▸ Work to be completed
Take the lines of the data below from the very first through the line containing "Double Bonvoy Points Offer" and output them exactly, pictures excluded.

-- Data to examine follows --

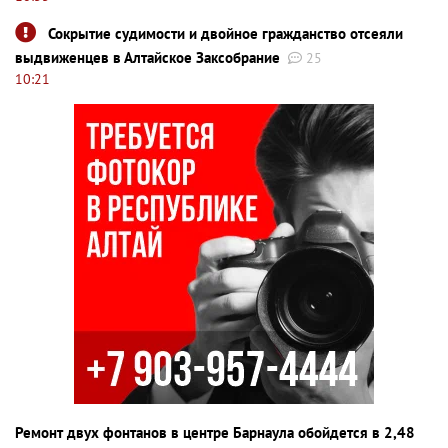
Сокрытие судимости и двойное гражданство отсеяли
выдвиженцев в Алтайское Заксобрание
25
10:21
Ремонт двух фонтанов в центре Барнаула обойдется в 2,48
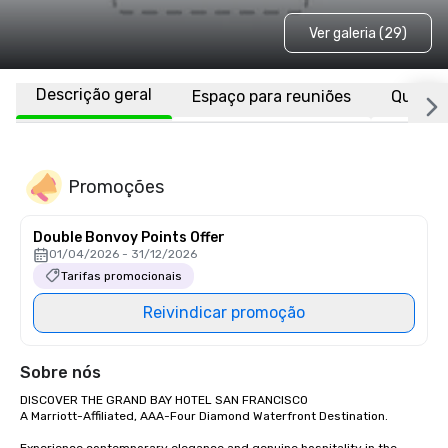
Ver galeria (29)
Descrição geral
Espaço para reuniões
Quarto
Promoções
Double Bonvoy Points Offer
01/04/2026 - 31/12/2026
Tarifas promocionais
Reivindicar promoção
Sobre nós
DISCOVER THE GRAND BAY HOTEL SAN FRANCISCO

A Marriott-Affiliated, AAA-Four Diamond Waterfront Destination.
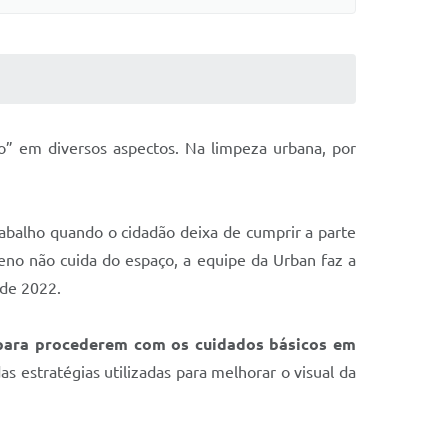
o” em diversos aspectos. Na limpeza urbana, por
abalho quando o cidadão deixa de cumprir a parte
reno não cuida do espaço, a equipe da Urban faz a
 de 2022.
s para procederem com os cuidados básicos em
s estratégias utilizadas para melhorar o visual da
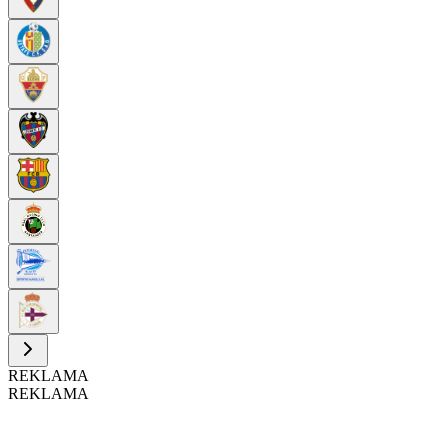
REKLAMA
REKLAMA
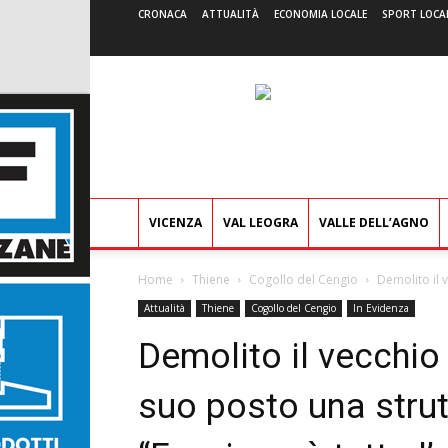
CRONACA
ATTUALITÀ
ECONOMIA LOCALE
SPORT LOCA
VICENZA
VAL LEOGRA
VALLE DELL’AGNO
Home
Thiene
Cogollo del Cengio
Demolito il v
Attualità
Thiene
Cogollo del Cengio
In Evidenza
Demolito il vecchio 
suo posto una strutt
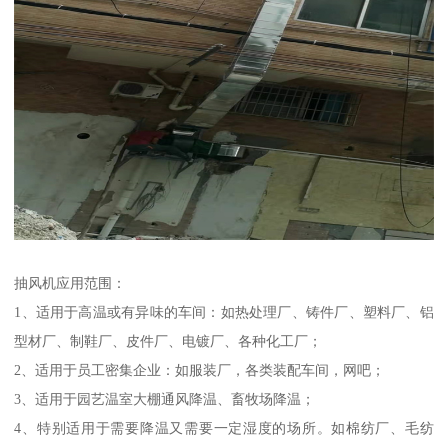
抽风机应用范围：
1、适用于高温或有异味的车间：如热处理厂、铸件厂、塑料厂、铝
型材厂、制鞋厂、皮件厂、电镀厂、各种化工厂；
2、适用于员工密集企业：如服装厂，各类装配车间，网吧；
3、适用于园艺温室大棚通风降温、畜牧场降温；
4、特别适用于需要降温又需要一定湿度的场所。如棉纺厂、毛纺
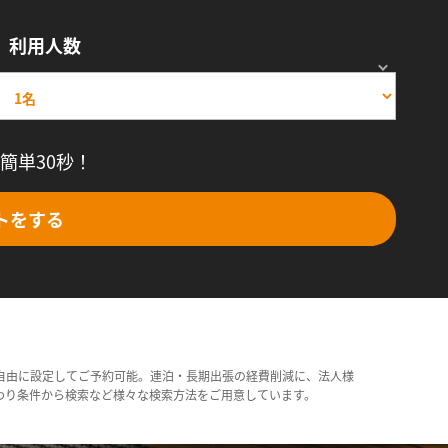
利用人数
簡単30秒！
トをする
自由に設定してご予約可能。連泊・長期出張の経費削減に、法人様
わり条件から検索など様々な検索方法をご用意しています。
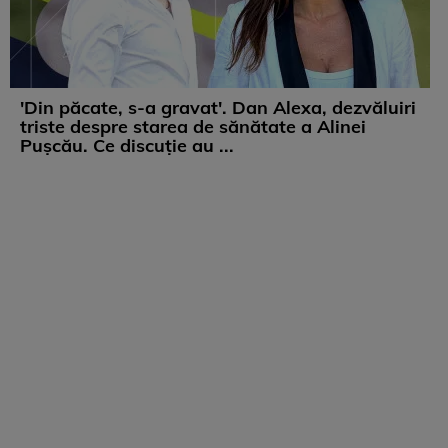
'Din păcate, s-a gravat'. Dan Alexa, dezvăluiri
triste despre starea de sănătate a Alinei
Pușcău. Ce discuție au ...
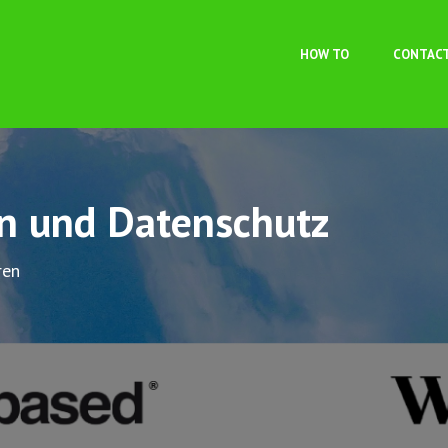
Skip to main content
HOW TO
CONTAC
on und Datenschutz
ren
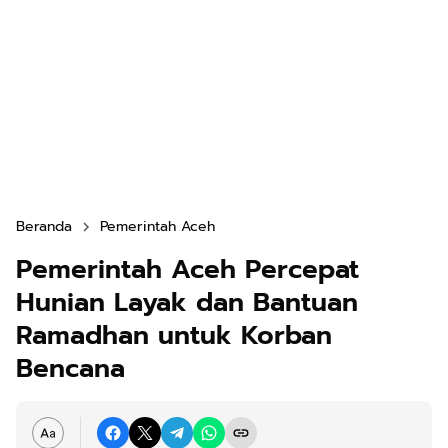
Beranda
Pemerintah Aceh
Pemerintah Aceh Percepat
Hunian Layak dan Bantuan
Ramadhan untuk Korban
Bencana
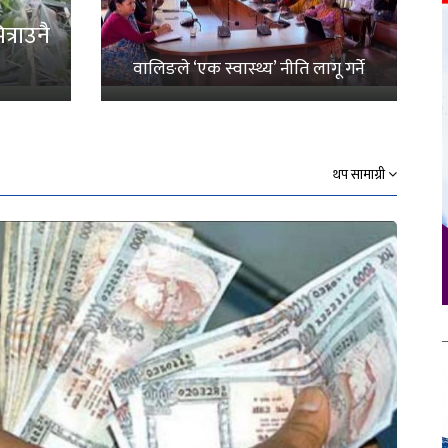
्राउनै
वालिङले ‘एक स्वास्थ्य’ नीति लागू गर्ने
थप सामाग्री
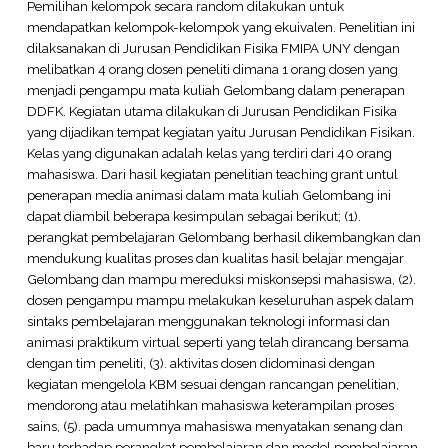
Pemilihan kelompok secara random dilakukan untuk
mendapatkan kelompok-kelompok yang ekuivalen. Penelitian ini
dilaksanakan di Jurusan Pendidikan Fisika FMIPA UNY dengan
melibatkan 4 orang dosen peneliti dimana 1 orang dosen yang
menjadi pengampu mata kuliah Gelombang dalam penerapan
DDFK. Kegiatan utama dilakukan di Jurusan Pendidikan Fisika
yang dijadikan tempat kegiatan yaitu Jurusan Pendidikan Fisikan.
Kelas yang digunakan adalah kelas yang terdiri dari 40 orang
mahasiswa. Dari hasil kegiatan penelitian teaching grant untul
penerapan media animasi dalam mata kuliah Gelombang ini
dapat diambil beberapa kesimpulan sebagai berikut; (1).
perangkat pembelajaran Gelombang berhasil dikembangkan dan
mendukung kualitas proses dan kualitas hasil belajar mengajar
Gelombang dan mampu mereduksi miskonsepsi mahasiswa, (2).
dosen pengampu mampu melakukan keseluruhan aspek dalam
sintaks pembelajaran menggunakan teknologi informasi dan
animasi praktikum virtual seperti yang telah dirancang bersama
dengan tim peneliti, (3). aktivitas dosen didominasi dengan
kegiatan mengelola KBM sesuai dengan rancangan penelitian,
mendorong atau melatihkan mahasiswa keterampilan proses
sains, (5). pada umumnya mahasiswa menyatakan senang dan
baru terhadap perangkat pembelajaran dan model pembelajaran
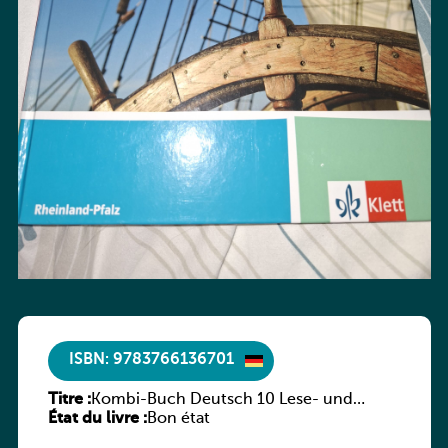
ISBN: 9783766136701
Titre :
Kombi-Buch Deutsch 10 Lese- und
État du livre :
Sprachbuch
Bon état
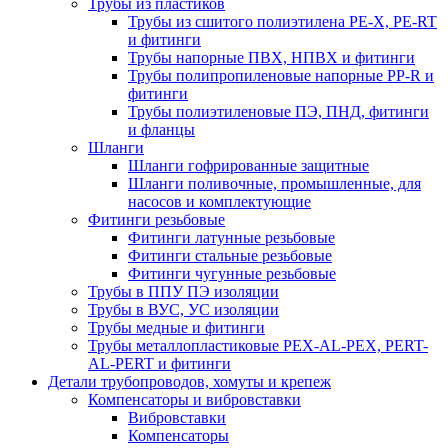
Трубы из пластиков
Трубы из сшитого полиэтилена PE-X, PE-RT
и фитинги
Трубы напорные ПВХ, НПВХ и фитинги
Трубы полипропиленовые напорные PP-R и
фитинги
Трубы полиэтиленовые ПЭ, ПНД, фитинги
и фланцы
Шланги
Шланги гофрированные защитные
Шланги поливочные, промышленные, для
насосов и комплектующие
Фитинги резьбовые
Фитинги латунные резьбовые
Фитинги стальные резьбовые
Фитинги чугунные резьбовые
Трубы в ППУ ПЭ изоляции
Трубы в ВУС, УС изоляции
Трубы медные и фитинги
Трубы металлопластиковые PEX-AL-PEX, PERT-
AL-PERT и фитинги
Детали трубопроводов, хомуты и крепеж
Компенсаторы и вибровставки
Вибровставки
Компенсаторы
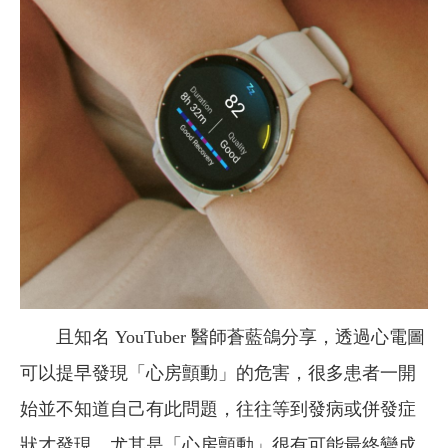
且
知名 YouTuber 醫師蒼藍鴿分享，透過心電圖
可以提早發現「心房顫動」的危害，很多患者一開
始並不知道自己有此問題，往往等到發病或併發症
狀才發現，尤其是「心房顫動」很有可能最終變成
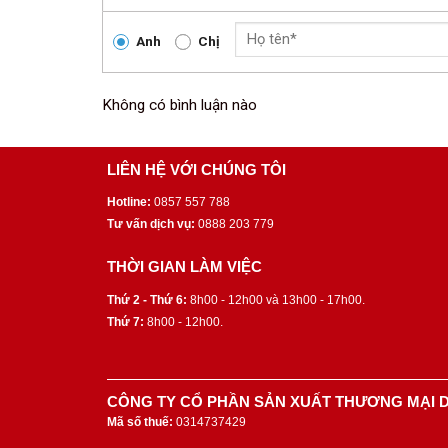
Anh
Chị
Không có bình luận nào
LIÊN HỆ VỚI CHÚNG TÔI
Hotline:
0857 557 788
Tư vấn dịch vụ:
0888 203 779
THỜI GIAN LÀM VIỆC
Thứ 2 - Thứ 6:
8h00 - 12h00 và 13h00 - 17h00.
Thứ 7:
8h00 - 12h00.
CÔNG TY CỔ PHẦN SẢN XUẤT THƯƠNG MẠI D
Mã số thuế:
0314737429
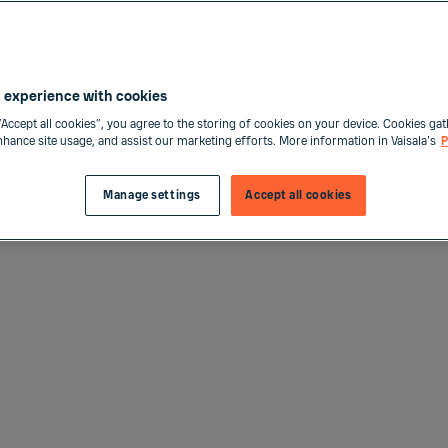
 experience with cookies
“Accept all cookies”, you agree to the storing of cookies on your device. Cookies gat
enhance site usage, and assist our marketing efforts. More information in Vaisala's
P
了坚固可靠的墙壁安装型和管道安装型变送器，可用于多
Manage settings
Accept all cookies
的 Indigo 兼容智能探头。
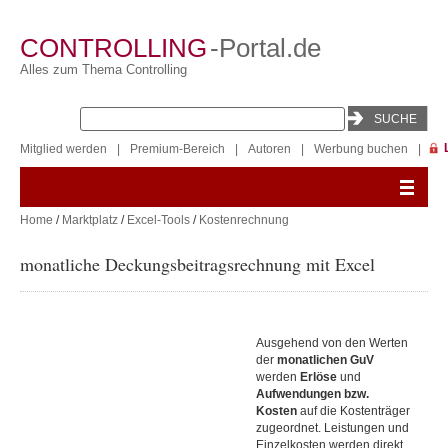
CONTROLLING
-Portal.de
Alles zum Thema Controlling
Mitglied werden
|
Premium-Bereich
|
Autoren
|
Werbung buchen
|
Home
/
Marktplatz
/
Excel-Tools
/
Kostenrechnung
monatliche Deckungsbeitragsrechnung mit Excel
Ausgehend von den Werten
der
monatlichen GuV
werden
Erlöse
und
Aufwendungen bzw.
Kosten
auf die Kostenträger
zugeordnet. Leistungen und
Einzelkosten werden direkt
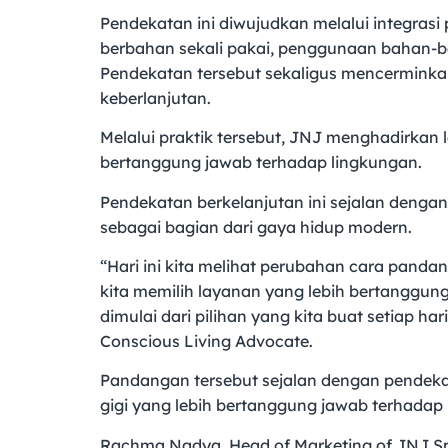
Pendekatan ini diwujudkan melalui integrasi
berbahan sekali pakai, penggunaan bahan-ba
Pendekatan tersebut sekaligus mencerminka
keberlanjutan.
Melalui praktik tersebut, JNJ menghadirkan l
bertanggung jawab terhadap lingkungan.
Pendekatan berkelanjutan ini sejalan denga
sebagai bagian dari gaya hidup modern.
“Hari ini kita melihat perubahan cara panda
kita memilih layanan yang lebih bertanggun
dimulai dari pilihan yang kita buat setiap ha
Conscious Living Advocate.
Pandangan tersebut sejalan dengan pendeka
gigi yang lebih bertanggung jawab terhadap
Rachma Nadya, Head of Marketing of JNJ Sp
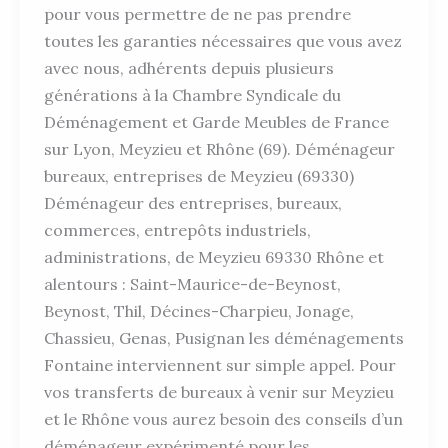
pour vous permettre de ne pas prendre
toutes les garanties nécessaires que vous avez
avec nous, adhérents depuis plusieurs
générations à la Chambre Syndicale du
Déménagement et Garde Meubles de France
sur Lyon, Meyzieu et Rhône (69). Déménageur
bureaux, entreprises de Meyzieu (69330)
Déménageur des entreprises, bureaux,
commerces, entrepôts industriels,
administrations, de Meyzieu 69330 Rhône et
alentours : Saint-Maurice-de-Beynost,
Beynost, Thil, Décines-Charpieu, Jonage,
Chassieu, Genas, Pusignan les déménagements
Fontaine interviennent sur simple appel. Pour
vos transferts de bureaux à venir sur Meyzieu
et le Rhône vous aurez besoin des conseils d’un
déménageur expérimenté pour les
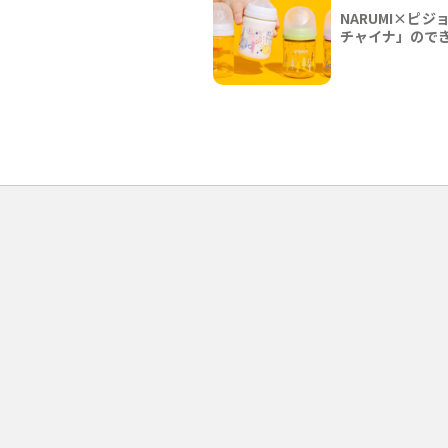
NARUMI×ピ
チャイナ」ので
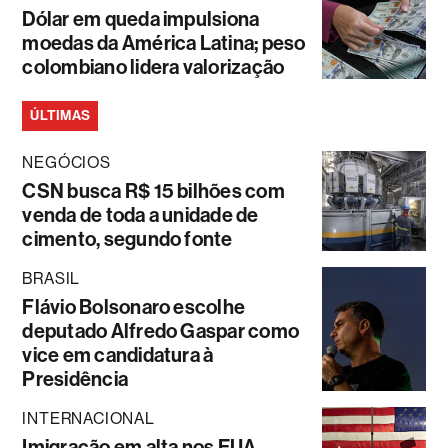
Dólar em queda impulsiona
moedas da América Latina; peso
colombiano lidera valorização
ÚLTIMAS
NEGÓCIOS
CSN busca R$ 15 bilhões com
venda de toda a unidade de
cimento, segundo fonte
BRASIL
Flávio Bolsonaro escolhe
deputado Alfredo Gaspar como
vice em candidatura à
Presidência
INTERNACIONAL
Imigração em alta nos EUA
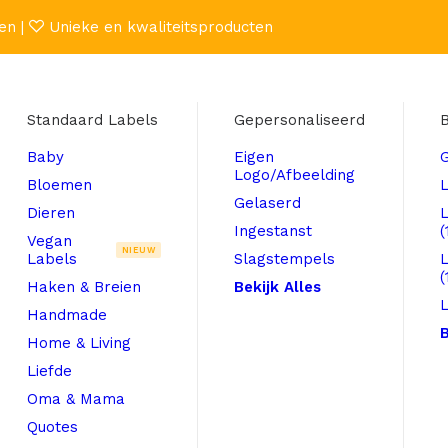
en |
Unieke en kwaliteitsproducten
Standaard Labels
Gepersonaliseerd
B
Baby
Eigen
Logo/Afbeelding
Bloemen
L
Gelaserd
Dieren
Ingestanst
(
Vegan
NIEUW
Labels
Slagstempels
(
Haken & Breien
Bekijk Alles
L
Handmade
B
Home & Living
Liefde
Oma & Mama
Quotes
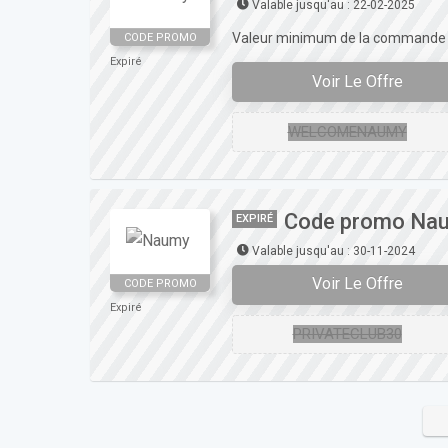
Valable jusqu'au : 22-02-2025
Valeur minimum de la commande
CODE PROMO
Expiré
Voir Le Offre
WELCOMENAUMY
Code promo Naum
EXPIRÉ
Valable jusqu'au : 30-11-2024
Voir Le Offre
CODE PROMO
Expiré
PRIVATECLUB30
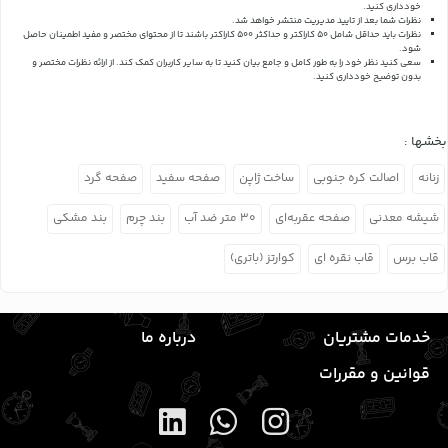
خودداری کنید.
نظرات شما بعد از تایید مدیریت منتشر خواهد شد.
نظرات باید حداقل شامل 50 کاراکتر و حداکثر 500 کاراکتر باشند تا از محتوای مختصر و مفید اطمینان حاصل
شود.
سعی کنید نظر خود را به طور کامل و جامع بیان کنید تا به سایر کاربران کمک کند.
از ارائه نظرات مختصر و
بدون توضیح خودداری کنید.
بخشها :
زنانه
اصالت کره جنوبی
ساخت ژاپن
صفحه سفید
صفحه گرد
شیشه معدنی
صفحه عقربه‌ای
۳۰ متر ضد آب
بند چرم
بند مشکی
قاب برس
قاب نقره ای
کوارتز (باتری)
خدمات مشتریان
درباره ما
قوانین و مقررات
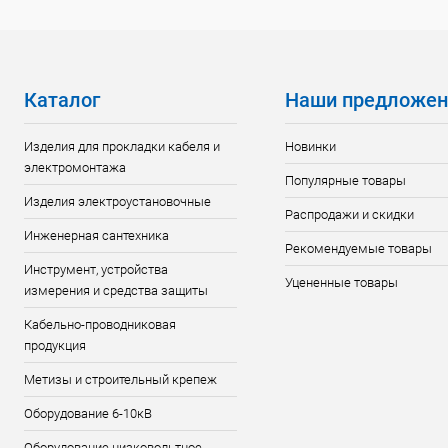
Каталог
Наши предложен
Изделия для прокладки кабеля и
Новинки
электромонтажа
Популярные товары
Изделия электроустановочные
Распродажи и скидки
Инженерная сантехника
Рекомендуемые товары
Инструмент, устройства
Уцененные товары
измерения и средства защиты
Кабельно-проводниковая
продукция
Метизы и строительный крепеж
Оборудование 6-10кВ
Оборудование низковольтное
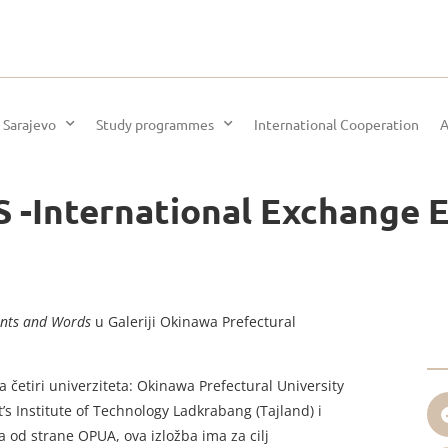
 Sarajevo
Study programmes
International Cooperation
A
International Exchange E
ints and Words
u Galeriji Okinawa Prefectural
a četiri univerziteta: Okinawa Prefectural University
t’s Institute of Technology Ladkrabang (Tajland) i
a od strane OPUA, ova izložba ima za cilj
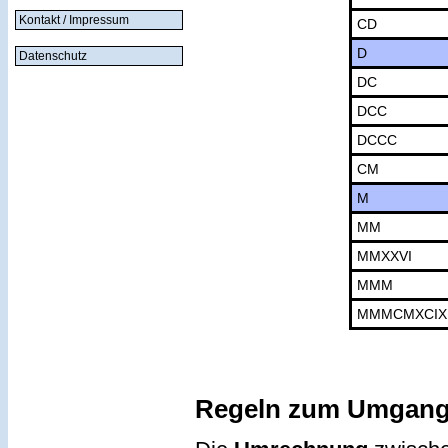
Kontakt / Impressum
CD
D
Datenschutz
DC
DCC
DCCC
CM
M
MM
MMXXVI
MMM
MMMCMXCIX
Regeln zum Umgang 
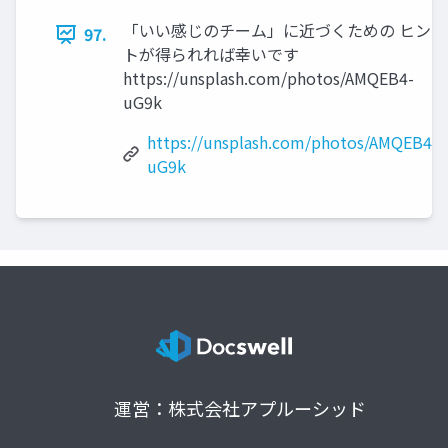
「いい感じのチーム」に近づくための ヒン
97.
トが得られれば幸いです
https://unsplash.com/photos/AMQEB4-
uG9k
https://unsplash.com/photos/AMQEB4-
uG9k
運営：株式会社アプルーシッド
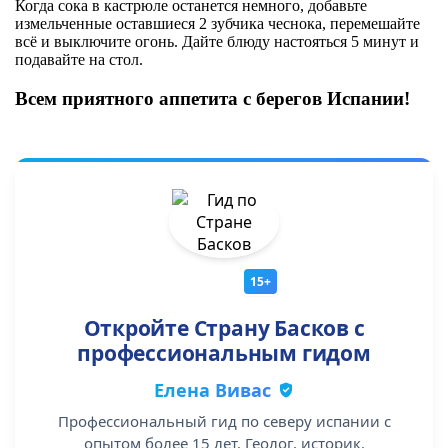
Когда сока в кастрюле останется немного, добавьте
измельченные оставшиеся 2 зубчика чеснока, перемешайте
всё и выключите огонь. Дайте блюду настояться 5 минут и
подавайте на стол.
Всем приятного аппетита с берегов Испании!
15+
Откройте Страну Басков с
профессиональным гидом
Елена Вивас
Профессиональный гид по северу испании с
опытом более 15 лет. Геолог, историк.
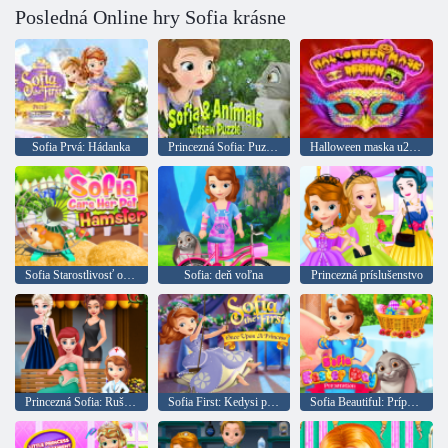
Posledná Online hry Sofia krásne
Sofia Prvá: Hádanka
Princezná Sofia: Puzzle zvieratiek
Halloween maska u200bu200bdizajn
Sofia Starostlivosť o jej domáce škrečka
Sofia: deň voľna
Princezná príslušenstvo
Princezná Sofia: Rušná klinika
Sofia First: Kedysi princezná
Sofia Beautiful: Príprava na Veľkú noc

-- Data to examine concluded --

▸ Solution for this exercise
Сокрытие судимости и двойное гражданство отсеяли
выдвиженцев в Алтайское Заксобрание
25
10:21
Ремонт двух фонтанов в центре Барнаула обойдется в 2,48
Ver galeria (29)
Descrição geral
Espaço para reuniões
Quarto
Promoções
Double Bonvoy Points Offer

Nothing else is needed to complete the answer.